I am hearing a lot of talk of what constitutes basic human rights. I have heard things like freedom of travel, access to state-of-the-art health care, access to clean water, a safe and comfortable home, basic education, higher education, and voting for political officials all listed as rights. And it has led me to have some questions?
Is every human need a right? If human needs for food and water are rights, what about other needs?
I have been told that humans need to laugh. Is this a right? The freedom to find things funny. Or do they have the right to have someone else make them laugh. To pay for other human services, I am taxed. What if it was demanded that I tell jokes to make my fellow citizens feel better? Ridiculous, you say. But this illustrates the perils of making a long list of things and calling them “rights.”
What about the need for safety? Is that a right? What is the role of the individual in this, if they engage in risky behaviors? Safety is both a reality and a perception that spans a great deal of arenas from seat belts to street lamps.
What about sex? Is it a need? Is that need a right? When does one person’s right to satisfy a need impact another’s rights? How does one person’s right to sex conflict with others’ right to safety?
What about privacy? Is it a right? Clearly we don’t believe this in practice, because I think there are laws against not giving your children social security numbers or keeping them out of school (of some type) which requires them to have certain personal details disclosed. So, in this case the right to welfare services and public education are in conflict with our right to privacy? We give up privacy all the time (some saying effectively killing the whole idea of privacy), in exchange for convenience, services, or even safety.
What about property ownership? Our economy is based in no small part on the sanctity of property ownership, but what can be owned? This has been debated for centuries and we rightly settled that you can’t own people (which was accepted for an unacceptable number of millennia and still is in some places and is more common in developed countries than we want to admit). But we can own plants, farms, livestock, and pets. We can own real property and equipment. We can own (even fractional) legal entities that aren’t really alive, like corporations. We can own contractual rights to thing that we don’t own (like stock options, etc.). Are all these rights? So, does that mean these things are needs? Do we have a need to own things? And whose job is it to satisfy that need? Do you need to be given things or do you have the right to earn them?
For a whole host of reasons, humans need to be treated well by our parents. We need to be fed, spoke to, and taught how to function in the world. It’s a need. Is it a right? We act like it is with child protective services, the foster care system, and child protection laws (all good things). So, if it is a right for kids, does it become an obligation for parents? In order to drive, you have to prove that you have the ability to not be a harm to others and that you have the means (insurance at least) to drive. Because people have the right to be safe as pedestrians and other drivers. But the same isn’t true of parenting. A parent’s right to making choices can be in direct conflict to their kids’ right to safety and a host of human rights.
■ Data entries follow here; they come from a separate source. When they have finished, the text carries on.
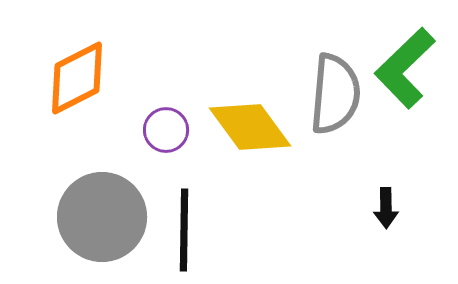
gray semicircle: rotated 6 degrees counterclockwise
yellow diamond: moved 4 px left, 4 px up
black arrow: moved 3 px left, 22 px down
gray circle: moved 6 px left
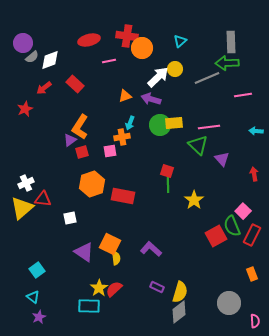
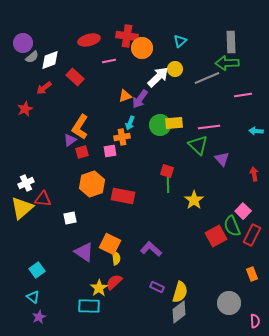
red rectangle at (75, 84): moved 7 px up
purple arrow at (151, 99): moved 11 px left; rotated 72 degrees counterclockwise
red semicircle at (114, 289): moved 7 px up
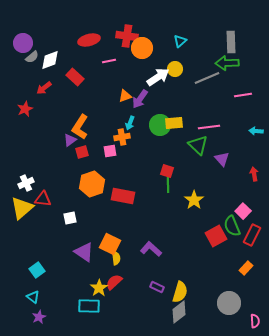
white arrow at (158, 77): rotated 10 degrees clockwise
orange rectangle at (252, 274): moved 6 px left, 6 px up; rotated 64 degrees clockwise
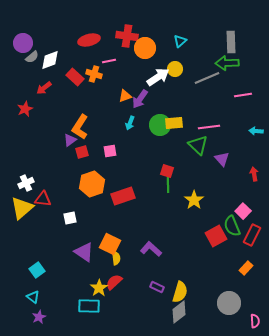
orange circle at (142, 48): moved 3 px right
orange cross at (122, 137): moved 28 px left, 63 px up; rotated 28 degrees clockwise
red rectangle at (123, 196): rotated 30 degrees counterclockwise
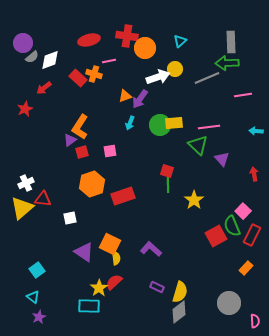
red rectangle at (75, 77): moved 3 px right, 1 px down
white arrow at (158, 77): rotated 15 degrees clockwise
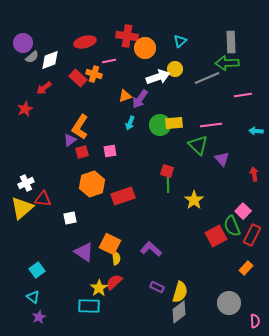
red ellipse at (89, 40): moved 4 px left, 2 px down
pink line at (209, 127): moved 2 px right, 2 px up
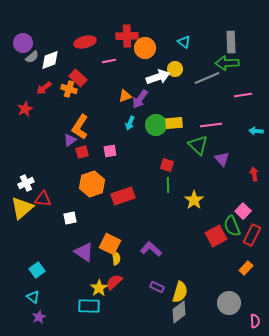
red cross at (127, 36): rotated 10 degrees counterclockwise
cyan triangle at (180, 41): moved 4 px right, 1 px down; rotated 40 degrees counterclockwise
orange cross at (94, 74): moved 25 px left, 15 px down
green circle at (160, 125): moved 4 px left
red square at (167, 171): moved 6 px up
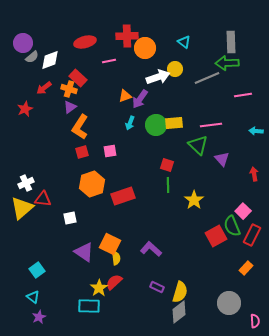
purple triangle at (70, 140): moved 33 px up
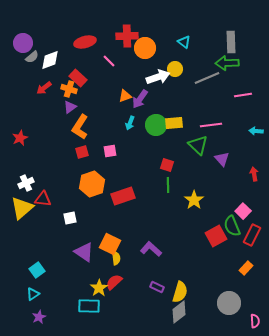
pink line at (109, 61): rotated 56 degrees clockwise
red star at (25, 109): moved 5 px left, 29 px down
cyan triangle at (33, 297): moved 3 px up; rotated 48 degrees clockwise
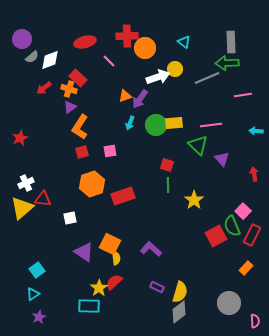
purple circle at (23, 43): moved 1 px left, 4 px up
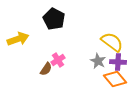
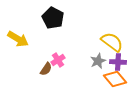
black pentagon: moved 1 px left, 1 px up
yellow arrow: rotated 50 degrees clockwise
gray star: rotated 21 degrees clockwise
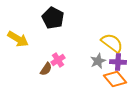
yellow semicircle: moved 1 px down
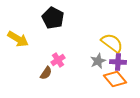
brown semicircle: moved 4 px down
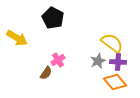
yellow arrow: moved 1 px left, 1 px up
orange diamond: moved 3 px down
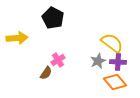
yellow arrow: rotated 35 degrees counterclockwise
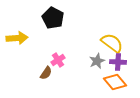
gray star: moved 1 px left
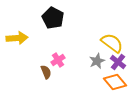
purple cross: rotated 35 degrees clockwise
brown semicircle: moved 1 px up; rotated 56 degrees counterclockwise
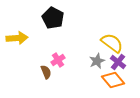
orange diamond: moved 2 px left, 2 px up
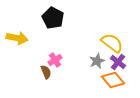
yellow arrow: rotated 15 degrees clockwise
pink cross: moved 3 px left
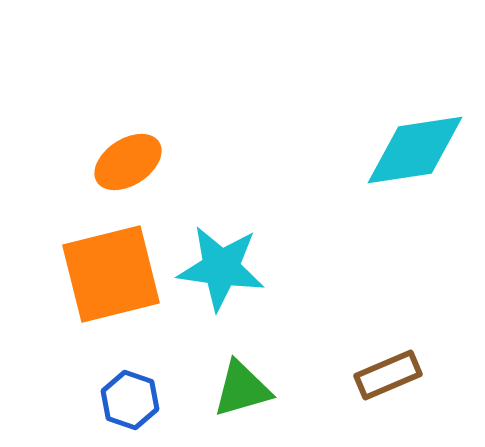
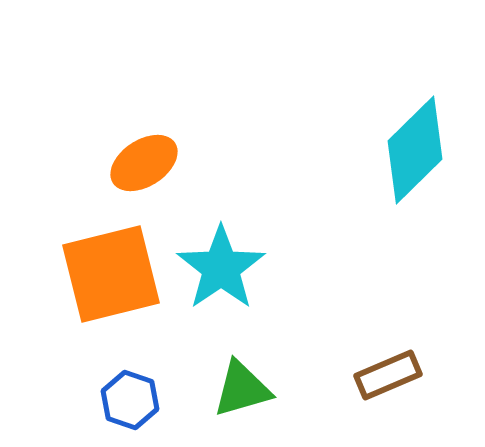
cyan diamond: rotated 36 degrees counterclockwise
orange ellipse: moved 16 px right, 1 px down
cyan star: rotated 30 degrees clockwise
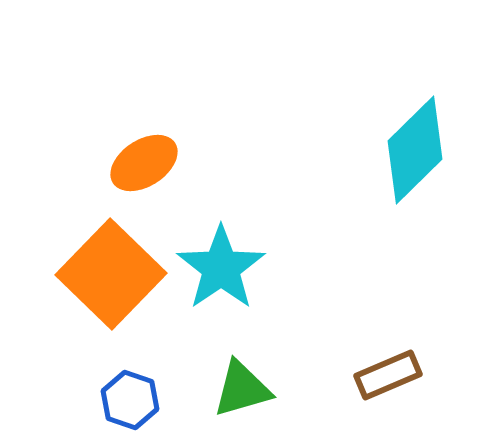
orange square: rotated 32 degrees counterclockwise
We all have the right (mostly) to manage our own reproduction and so much has been written about this recently in the news. But that right has consequences. Where does right end and privilege begin if people are horrible parents and infringe upon the rights of their off-spring?
Regarding the right to your own body, what about exercise? Our bodies certainly need it. But is it the freedom to exercise that is our right or should we mandate exercise the way we do other things (i.e., like school attendance or lunch breaks for hourly workers).
You see what I mean. This “rights” versus “needs” is tricky. And it is further complicated by the fact that we live in an interdependent community.
Just like we need to be careful calling “wants” “needs” and confusing the ideas, I feel like we need to take the same caution with “rights” and “needs.” Maybe, all we have the right to in the end is the freedom to satisfy our own needs in a way that doesn’t diminish others’ rights to satisfy their needs. This all sounds good enough, but it is very difficult in practice. Especially, in a world where shocking headlines of “rights violations” can keep citizens from thinking critically about the implications of a society of having so many rights and where they conflict in practice.